Perhaps Freeman and Tayeh intend for the relationship between text and movement in their piece to be a point of accessibility: Say the thing and do the thing — make it explicit, don’t leave anyone behind. While that’s a worthy goal, I question the assumption that the abstract is necessarily the unavailable. Onstage, if the body is telling us something, the text need not always hammer it home. If the text is telling us something, shouldn’t the body — and the entirety of the mise en scène — add depth, dimension, even contradiction to it? Isn’t one of theater’s great opportunities the dynamic manifestation of metaphor? Watching Freeman struggle to carry Andrews across the stage is, in and of itself, a compelling image, but Gilbert’s running commentary has stripped us of our own ability to make complex meaning out of it. Similarly, when the stage’s multiple screens fill up with sad, rainlike columns of words — Lonely, Isolation, Imposter Syndrome, Taxing, Draining — Freeman’s accompanying movements are, paradoxically, sapped of emotional heft. We may be learning, accurately and explicitly, what Freeman has felt, but our own experience has been flattened in the process.

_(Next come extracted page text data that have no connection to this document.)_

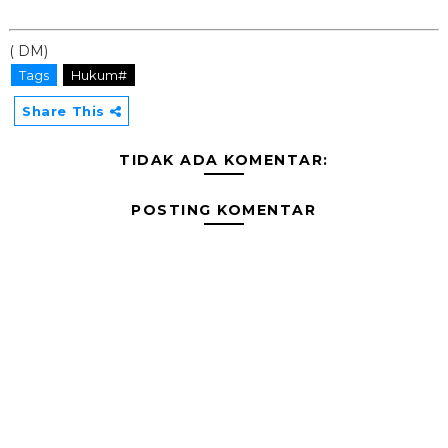
( DM)
Tags
Hukum#
Share This
TIDAK ADA KOMENTAR:
POSTING KOMENTAR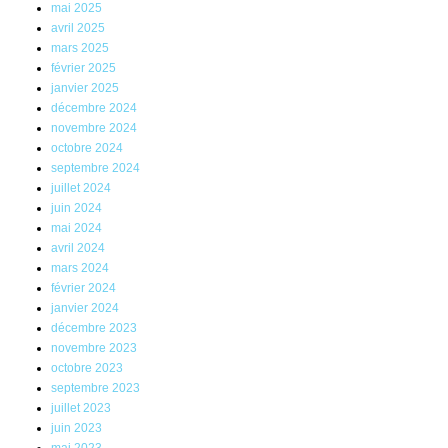
mai 2025
avril 2025
mars 2025
février 2025
janvier 2025
décembre 2024
novembre 2024
octobre 2024
septembre 2024
juillet 2024
juin 2024
mai 2024
avril 2024
mars 2024
février 2024
janvier 2024
décembre 2023
novembre 2023
octobre 2023
septembre 2023
juillet 2023
juin 2023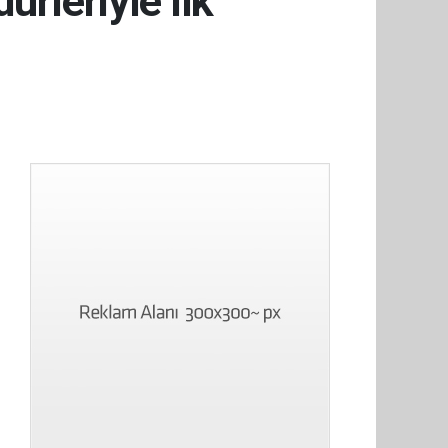
rleriyle ilk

Not talking is frightening. The rich ambiguity of silence can, especially in our ultra-anxious cultural moment, feel like a risk: If I don’t explain myself, I may be misinterpreted. But fear is ever the art-killer. Writing that pushes a play toward the ecstatic leap into theater isn’t easy or ordinary or formulaic. It has to be a commitment to both interrogation and trust — sometimes, a trust that theater has tools beyond the word, and that expressing more might mean saying less. It’s a struggle against the undertow: If we don’t row hard for unknown waters, our boats drift toward the familiar shore.
Buena Vista Social Club is at Atlantic Theater Company through January 21.
ADRIFT: A Medieval Wayward Folly is at 59E59 through December 24.
SchmidtSmithSchmidt is at the Brick through December 17.
Is It Thursday Yet? is at PAC through December 23.